*Work instructions*. Find the word "classiccmp" in the records below. List each line containing it.

*Material for this task*.

= Beginning of Section =

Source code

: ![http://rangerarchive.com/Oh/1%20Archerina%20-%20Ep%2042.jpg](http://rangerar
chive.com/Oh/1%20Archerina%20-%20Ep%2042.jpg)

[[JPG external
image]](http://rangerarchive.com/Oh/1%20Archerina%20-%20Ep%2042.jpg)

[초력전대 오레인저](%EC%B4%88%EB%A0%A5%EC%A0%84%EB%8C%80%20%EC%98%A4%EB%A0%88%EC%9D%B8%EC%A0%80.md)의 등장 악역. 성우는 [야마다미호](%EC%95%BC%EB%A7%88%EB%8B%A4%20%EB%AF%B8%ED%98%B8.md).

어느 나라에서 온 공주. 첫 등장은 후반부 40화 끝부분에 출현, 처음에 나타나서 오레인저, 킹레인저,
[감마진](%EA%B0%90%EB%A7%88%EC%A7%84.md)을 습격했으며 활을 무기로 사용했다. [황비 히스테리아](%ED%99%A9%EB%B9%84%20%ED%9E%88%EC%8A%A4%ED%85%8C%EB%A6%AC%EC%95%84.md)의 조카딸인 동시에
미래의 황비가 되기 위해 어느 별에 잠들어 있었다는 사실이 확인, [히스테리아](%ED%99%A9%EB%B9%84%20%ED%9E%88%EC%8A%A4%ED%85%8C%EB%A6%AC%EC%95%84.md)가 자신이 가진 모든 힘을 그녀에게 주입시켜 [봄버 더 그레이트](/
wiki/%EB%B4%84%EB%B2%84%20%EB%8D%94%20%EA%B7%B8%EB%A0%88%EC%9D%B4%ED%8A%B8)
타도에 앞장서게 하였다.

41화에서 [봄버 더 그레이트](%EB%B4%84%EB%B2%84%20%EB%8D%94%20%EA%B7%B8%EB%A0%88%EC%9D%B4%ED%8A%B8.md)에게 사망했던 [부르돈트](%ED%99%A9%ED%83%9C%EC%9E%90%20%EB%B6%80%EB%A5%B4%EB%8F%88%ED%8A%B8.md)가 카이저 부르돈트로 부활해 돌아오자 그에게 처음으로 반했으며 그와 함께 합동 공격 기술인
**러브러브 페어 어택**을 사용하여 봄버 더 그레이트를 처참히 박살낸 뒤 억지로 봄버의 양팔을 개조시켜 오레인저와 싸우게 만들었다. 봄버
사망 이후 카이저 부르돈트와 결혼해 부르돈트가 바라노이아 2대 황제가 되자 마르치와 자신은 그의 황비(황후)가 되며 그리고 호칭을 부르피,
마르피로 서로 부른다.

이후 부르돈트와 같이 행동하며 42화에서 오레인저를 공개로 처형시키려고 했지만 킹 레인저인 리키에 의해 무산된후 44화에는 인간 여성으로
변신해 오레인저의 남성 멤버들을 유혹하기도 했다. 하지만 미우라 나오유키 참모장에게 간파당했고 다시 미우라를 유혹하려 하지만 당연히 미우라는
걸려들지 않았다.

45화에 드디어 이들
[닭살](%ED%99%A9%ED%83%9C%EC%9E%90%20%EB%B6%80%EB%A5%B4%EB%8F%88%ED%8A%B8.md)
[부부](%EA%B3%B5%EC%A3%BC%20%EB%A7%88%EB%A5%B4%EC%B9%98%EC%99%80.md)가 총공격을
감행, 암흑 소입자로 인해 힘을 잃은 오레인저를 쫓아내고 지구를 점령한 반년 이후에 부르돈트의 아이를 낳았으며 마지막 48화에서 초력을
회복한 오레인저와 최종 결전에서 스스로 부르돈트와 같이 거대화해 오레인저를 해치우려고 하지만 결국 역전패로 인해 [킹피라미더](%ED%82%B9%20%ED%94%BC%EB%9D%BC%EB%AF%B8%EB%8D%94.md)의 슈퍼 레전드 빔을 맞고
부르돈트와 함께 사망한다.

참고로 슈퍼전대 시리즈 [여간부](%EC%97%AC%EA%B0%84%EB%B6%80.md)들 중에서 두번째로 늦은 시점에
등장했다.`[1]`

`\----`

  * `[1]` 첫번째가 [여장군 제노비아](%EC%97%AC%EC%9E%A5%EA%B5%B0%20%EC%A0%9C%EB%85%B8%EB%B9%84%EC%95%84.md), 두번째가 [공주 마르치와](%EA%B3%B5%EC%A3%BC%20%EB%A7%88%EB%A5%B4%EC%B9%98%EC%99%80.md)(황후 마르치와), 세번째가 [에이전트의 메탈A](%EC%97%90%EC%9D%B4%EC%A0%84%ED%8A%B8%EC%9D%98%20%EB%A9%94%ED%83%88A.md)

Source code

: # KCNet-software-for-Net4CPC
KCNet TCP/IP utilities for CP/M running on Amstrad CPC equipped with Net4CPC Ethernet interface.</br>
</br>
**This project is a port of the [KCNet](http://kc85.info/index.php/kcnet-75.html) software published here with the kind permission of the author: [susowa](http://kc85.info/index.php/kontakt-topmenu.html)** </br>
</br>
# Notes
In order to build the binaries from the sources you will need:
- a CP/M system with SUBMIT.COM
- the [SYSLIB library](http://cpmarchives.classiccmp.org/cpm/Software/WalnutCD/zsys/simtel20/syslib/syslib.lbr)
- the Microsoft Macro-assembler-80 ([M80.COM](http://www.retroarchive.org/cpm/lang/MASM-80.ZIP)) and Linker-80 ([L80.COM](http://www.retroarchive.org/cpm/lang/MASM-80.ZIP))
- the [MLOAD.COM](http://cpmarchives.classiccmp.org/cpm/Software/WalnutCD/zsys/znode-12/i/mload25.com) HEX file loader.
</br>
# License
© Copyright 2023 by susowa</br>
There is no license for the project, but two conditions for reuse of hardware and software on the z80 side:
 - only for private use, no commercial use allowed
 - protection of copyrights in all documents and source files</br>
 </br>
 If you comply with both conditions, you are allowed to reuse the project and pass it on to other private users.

= End of Section =

*Task output*.
- the [SYSLIB library](http://cpmarchives.classiccmp.org/cpm/Software/WalnutCD/zsys/simtel20/syslib/syslib.lbr)
- the [MLOAD.COM](http://cpmarchives.classiccmp.org/cpm/Software/WalnutCD/zsys/znode-12/i/mload25.com) HEX file loader.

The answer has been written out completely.